The model runs on any system with a CUDA-capable GPU and at least 12GB VRAM for the 4B variants or 24GB for the 8B. The Gradio demo app is included in the repository.
- Clone the repository:
git clone https://github.com/OpenMOSS/MOSS-Audio - Create a Python environment and install dependencies:
pip install -r requirements.txt - Download a model from HuggingFace. For the 4B Instruct variant:
huggingface-cli download OpenMOSS-Team/MOSS-Audio-4B-Instruct - Launch the Gradio demo:
python app.py --model-path OpenMOSS-Team/MOSS-Audio-4B-Instruct - Open the local URL (typically http://localhost:7860) and drag in any audio file.
For production use, the repo includes an SGLang serving configuration that supports batched inference and an OpenAI-compatible API endpoint.
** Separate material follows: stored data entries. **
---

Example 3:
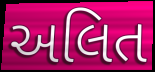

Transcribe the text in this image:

અલિત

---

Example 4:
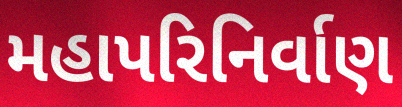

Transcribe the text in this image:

મહાપરિનિર્વાણ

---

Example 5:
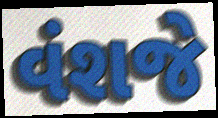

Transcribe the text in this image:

વંશજે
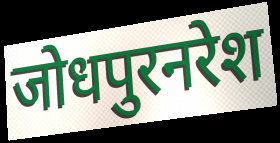
जोधपुरनरेश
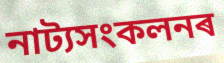
নাট্যসংকলনৰ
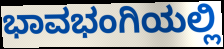
ಭಾವಭಂಗಿಯಲ್ಲಿ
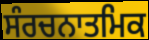
ਸੰਰਚਨਾਤਮਿਕ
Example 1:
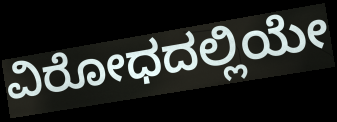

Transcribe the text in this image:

ವಿರೋಧದಲ್ಲಿಯೇ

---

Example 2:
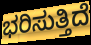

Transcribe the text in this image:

ಭರಿಸುತ್ತಿದೆ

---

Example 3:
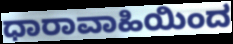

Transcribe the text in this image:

ಧಾರಾವಾಹಿಯಿಂದ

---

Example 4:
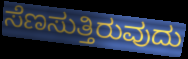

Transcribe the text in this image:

ಸೆಣಸುತ್ತಿರುವುದು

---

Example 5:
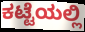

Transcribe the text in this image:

ಕಟ್ಟೆಯಲ್ಲಿ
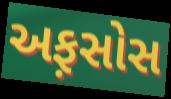
અફ઼સોસ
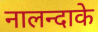
नालन्दाके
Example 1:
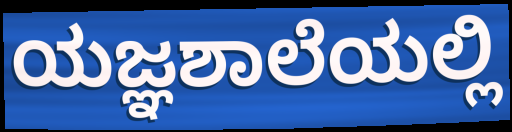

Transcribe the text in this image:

ಯಜ್ಞಶಾಲೆಯಲ್ಲಿ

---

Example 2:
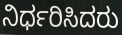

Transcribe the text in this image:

ನಿರ್ಧರಿಸಿದರು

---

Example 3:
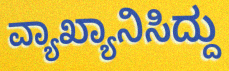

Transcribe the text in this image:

ವ್ಯಾಖ್ಯಾನಿಸಿದ್ದು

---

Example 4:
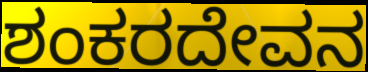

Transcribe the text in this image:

ಶಂಕರದೇವನ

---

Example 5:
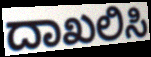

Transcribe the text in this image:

ದಾಖಲಿಸಿ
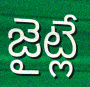
జైట్లే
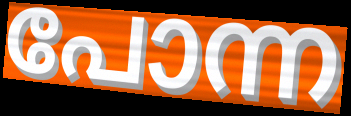
പോന്ന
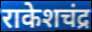
राकेशचंद्र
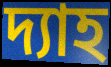
দ্যাহ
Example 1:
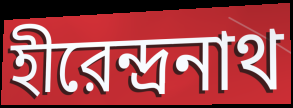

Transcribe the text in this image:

হীরেন্দ্রনাথ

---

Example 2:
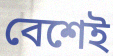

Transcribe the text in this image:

বেশেই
This allows MOSS-Audio to slot into existing audio processing pipelines without code changes if those pipelines already call a chat completions endpoint.
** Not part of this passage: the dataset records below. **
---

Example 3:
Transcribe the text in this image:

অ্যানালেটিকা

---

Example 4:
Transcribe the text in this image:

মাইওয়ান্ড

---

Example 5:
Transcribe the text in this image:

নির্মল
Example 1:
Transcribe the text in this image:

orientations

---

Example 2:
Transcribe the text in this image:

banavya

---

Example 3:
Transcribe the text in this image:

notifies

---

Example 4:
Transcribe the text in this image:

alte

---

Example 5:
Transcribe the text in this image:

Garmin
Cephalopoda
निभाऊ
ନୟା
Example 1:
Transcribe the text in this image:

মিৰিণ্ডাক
Creators working with local AI music tools can chain MOSS-Audio as an understanding layer. Generate audio with one model, pass it to MOSS-Audio to caption or time-stamp it, and use those structured outputs to drive editing decisions or metadata tagging automatically.
What to Do Next
- Download MOSS-Audio-4B-Instruct from HuggingFace for a quick local test on any audio file you have.
- If your workflow involves timestamped transcripts (podcast editing, captioning, subtitle sync), test the 8B-Thinking variant against your current tool on a representative sample.
- For music analysis tasks, try prompting with structured questions: "List all instruments audible between 0:30 and 1:00 and describe the dominant mood."
- Review the full technical report on arXiv (arxiv.org/abs/2606.01802) for a complete breakdown of training methodology and all benchmark suites.
Frequently Asked Questions
What is MOSS-Audio and who made it?
MOSS-Audio is an open-source audio-language model from MOSI.AI, the OpenMOSS team, and Shanghai Innovation Institute. It processes speech, environmental sounds, and music to produce text outputs including transcriptions, captions, timestamps, and reasoned answers to questions about audio content.
What is the difference between the Instruct and Thinking model variants?
Instruct variants generate direct answers to audio prompts without intermediate reasoning steps, making them faster for tasks like transcription and captioning. Thinking variants use chain-of-thought reasoning before answering, which improves accuracy on complex tasks like multi-hop audio question answering and nuanced music analysis, at the cost of higher latency and token usage.
How does MOSS-Audio compare to Whisper for speech transcription?
MOSS-Audio handles more diverse audio than Whisper, including dialect speech, code-switching, singing, and non-speech sounds, while also supporting natural language questions about audio content. For standard English transcription on clean audio, Whisper Large v3 remains highly optimized and faster. MOSS-Audio's main advantage over Whisper is timestamped ASR accuracy, music and environmental sound understanding, and the ability to answer open-ended questions about audio content.
What hardware do I need to run MOSS-Audio locally?
The 4B variants require approximately 12GB VRAM and run on GPUs like the RTX 3060 or RTX 4070. The 8B variants require approximately 24GB VRAM, suitable for an RTX 4090 or a workstation GPU. CPU inference is possible but significantly slower. The model is not quantized in the official release, though community quantizations may appear on HuggingFace.
Can MOSS-Audio generate audio, or only understand it?
MOSS-Audio is an understanding model only. It takes audio as input and produces text. For audio generation, the OpenMOSS team also maintains MOSS-TTS for speech synthesis. Combining MOSS-Audio for understanding with a generation model like Stable Audio or MOSS-TTS creates a complete audio analysis and production pipeline.
Is MOSS-Audio free for commercial use?
The model weights are available on HuggingFace under the terms of the OpenMOSS license. Check the repository's LICENSE file before commercial deployment, as open-source audio model licenses vary in their commercial use provisions.